Zalfa terdiam, masih sedikit sesenggukan akibat tangisannya tadi. Zalfa benar-benar merasa bersalah kalau mengingat hal tadi. Kuah ramen itu terjatuh dan menyiram celana Jun.
"Dan soal kerjaan, masih banyak kok di tempat yang lain. Kamu jangan khawatir ya? Kamu kan kuat."
Zalfa sedikit terkekeh mendengar perkataan Jun. Sedikit menghibur dan menenangkan hatinya. Jun yang mendengar kekehan Zalfa melepaskan pelukannya.
"Aku punya cerita deh, mau dengerin gak?"
Jun menyentuh hidung Zalfa pelan. Zalfa yang di perlakukan seperti itu semakin terkekeh lalu mengangguk, menyetujui perkataan Jun untuk cepat bercerita.
"Ngeliat kamu nangis kayak tadi, aku jadi inget sama dulu."
"Dulu?"
Tangan Jun beralih menjadi menggenggam tangan milik Zalfa. Mengusapnya perlahan, mata Jun mengedar. Menatap ke sekeliling taman. Otaknya seakan mendukung karena menampilkan puzzle-puzzle kenangan saat kecil dahulu.
Tuhan, bolehkah Zalfa berharap?
Di dalam hatinya, ia benar-benar berharap kalau laki-laki yang di hadapannya kini adalah sosok pendamping hidup baginya, selamanya.
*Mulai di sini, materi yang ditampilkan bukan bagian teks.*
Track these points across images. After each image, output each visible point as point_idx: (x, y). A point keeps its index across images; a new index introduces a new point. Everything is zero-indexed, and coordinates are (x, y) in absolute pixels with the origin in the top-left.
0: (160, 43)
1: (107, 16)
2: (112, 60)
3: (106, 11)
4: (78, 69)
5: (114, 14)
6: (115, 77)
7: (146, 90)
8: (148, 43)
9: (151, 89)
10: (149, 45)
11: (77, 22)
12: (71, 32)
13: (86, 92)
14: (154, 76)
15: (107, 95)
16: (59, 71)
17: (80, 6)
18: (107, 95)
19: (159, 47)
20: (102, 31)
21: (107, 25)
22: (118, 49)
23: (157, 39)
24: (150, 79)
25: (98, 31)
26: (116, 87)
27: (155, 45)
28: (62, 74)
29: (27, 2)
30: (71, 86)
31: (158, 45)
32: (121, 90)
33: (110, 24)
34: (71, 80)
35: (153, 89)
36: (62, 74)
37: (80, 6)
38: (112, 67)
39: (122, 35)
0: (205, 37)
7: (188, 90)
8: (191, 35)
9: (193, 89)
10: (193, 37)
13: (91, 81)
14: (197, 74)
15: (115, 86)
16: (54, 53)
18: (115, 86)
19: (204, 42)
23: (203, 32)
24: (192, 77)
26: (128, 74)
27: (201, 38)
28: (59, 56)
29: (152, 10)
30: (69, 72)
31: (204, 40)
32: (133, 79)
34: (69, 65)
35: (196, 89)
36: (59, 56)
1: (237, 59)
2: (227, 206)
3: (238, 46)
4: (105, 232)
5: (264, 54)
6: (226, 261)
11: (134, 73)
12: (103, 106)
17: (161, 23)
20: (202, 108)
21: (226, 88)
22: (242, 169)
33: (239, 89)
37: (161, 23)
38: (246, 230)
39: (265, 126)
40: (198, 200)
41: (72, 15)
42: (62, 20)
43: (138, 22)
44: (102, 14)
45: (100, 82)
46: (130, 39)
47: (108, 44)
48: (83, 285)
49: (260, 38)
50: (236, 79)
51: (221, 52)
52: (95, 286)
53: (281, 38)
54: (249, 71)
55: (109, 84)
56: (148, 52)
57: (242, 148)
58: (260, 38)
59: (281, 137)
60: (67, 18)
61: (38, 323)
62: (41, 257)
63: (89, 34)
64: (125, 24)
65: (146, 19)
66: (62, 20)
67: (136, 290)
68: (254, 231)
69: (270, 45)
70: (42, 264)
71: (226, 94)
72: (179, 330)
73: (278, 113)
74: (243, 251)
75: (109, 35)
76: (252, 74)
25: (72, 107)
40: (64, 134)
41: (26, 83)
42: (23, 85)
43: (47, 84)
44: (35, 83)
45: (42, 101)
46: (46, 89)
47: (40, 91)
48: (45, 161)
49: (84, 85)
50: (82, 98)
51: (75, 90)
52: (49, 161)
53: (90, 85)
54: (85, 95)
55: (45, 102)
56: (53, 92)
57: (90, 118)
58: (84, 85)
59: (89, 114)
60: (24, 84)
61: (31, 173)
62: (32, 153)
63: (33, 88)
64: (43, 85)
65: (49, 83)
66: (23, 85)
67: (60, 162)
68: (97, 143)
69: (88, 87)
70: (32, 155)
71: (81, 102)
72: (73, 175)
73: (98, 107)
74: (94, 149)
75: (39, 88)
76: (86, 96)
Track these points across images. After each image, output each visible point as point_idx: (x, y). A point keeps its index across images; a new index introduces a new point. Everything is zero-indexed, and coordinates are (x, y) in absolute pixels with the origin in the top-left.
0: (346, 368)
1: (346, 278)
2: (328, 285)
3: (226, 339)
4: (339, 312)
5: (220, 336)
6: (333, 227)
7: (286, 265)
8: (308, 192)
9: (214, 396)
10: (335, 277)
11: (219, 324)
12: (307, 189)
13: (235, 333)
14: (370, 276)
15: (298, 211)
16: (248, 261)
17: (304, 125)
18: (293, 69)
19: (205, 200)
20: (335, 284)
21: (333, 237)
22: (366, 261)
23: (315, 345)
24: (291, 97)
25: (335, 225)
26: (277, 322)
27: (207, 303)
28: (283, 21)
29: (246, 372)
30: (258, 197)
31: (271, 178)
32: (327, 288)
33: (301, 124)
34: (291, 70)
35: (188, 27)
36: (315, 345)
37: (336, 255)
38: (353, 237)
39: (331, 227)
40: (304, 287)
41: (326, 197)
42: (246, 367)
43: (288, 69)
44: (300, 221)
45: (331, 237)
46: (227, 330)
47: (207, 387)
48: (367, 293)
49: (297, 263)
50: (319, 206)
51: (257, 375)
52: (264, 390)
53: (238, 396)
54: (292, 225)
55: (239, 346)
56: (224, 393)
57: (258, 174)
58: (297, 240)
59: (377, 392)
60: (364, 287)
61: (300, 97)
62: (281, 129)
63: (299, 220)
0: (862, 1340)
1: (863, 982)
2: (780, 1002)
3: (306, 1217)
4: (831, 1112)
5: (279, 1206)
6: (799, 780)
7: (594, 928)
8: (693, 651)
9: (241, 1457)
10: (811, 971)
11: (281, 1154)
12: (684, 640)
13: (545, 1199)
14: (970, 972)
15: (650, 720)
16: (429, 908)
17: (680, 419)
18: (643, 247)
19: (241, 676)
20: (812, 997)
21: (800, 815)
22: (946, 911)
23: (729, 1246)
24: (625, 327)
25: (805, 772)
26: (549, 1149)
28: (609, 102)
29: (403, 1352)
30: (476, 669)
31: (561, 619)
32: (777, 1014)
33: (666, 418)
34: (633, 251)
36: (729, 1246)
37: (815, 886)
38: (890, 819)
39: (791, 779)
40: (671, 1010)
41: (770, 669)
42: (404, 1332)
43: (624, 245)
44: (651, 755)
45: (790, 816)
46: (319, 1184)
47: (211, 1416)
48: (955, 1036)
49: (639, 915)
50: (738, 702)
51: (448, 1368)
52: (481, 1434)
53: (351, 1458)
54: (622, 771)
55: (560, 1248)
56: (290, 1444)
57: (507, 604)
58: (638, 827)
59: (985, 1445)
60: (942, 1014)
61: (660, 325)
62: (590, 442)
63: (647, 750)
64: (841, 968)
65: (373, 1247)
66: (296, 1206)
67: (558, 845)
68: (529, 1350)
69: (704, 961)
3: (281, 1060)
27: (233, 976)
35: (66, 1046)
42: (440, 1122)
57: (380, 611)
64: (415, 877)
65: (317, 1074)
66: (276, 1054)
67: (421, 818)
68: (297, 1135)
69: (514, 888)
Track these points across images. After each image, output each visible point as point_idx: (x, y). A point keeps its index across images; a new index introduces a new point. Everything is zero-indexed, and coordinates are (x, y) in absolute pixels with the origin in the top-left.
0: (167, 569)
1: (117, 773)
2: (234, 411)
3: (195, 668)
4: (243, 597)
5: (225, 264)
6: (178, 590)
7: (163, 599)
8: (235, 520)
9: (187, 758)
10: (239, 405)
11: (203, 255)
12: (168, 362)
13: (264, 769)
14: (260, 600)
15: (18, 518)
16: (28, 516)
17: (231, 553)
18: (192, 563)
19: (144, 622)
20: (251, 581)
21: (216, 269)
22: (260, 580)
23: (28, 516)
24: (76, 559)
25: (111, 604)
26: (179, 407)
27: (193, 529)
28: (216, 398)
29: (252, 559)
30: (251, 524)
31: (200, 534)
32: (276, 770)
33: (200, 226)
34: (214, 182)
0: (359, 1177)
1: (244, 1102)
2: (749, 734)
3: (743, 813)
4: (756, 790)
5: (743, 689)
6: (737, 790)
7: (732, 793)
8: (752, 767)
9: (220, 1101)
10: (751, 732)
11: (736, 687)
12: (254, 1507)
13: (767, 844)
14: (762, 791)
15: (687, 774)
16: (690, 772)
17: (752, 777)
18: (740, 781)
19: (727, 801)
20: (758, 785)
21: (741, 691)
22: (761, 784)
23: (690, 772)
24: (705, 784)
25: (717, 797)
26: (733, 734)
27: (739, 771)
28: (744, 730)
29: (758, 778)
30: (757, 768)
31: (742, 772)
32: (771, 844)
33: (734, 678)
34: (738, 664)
Meski terdengar sangat mustahil, Zalfa sangat ingin itu terjadi.

KAMU SEDANG MEMBACA
Beda
FanfictionPertemuan itu, entah memang disengaja atau justru sudah menjadi takdirnya? Zalfa tidak tau apa rencana Sang Pencipta dibalik itu semua. Tuhan memang lebih tau apa yang terbaik untuk Ciptaan-Nya, namun kalau-kalau semua sudah terjadi dan melewati bat...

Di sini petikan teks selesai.